Similarly to p21CIP/WAF-1, the differential effect of the pro-apoptotic Bax on sensitivity to radiochemotherapy and heat shock provides an additional molecular basis for combination of various treatment modalieties. Bax plays a key role in activating the mitochondrial apoptosis pathway upon various death stimuli. In cell line models, the presence of Bax was associated with increased apoptosis sensitivity to TRAIL, 5-FU [8], ceramide (von Haefen et al, 2002), the toxin calicheamicin [28] and IR [27] or the BH3-only protein Nbk/Bik [29], whereas other stimuli were Bax-independent [26, 30]. In clinical samples, we found an intact p53/Bax-pathway to be associated with better survival [25]. Our present in vitro data therefore confirm that tumor cells without Bax are less sensitive to chemotherapy and IR. An even stronger impact of Bax loss was observed in heat shock induced apoptosis. Heat shock up to 43°C triggered apoptotic death in the Bax wild type HCT116 cells whereas Bax-/- HCT116 cells were refractory to heat shock induced apoptosis. This is in line with a previous finding of our group showing that the enforced overexpression of Bak or Nbk/Bik sensitises for heat shock [15]. Most interestingly, the clinical data support these in vitro data strongly. Optimal hyperthermia was associated with a good tumor response only when tumors expressed high amounts of Bax whereas Bax-deficient tumors failed to respond to heat shock.

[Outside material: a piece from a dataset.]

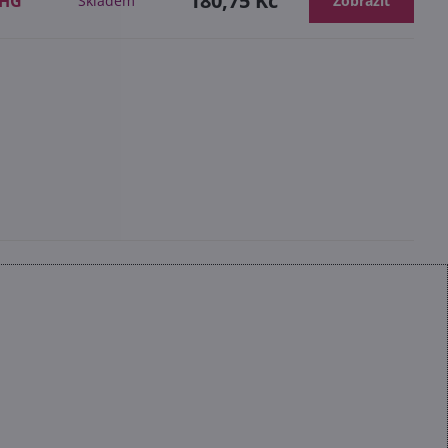
180,75 Kč
SHG
Skladem
Zobrazit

When compared to p21 and Bax, the p53 gene exhibited only a weak influence on sensitivity towards chemotherapy with 5-FU, irradiation and none towards heat shock. These in vitro data are in line with the clinical findings. Hence, up to now there is no convincing evidence that loss of p53 or mutational inactivation of p53 represents a negative prognostic factor or results in clinical resistance in carcinomas. This strengthens the assumption that p53 bypasses do exist and that essential p53 downstream effectors can be regulated by other means in case p53 fails.


In conclusion, our data demonstrate that a systematic genetic and functional dissection of apoptosis and cell cycle regulatory pathways in tumor cells reveals differential cellular effects in various antitumor treatment modalities that have a direct impact on cancer therapy. A model of the differential sensitivities to 5-FU, γ-irradiation and heat shock with regard to Bax, p53 and p21CIP/WAF-1 is outlined in figure 6. Notably, we demonstrated the relevance of our data in both clinical samples and in genetically defined, syngeneic HCT116 cells. These findings therefore provide an evidence-based cell biological model for the usefulness of combining heat shock/hyperthermia (which seems to be p21CIP/WAF-1 and p53-independent, but Bax-dependent) with radiochemotherapy (which is p21CIP/WAF-1-dependent). Inclusion of additional pathway components and treatment modalities is, however, warranted towards the aim of a further individualisation of cancer therapy based on a molecular tumor profile.

Figure 6
figure 6

Model of individual genes (p53, p21CIP/WAF-1 and Bax) showing differential impact on the cell death induction by 5-FU, IR or heat shock.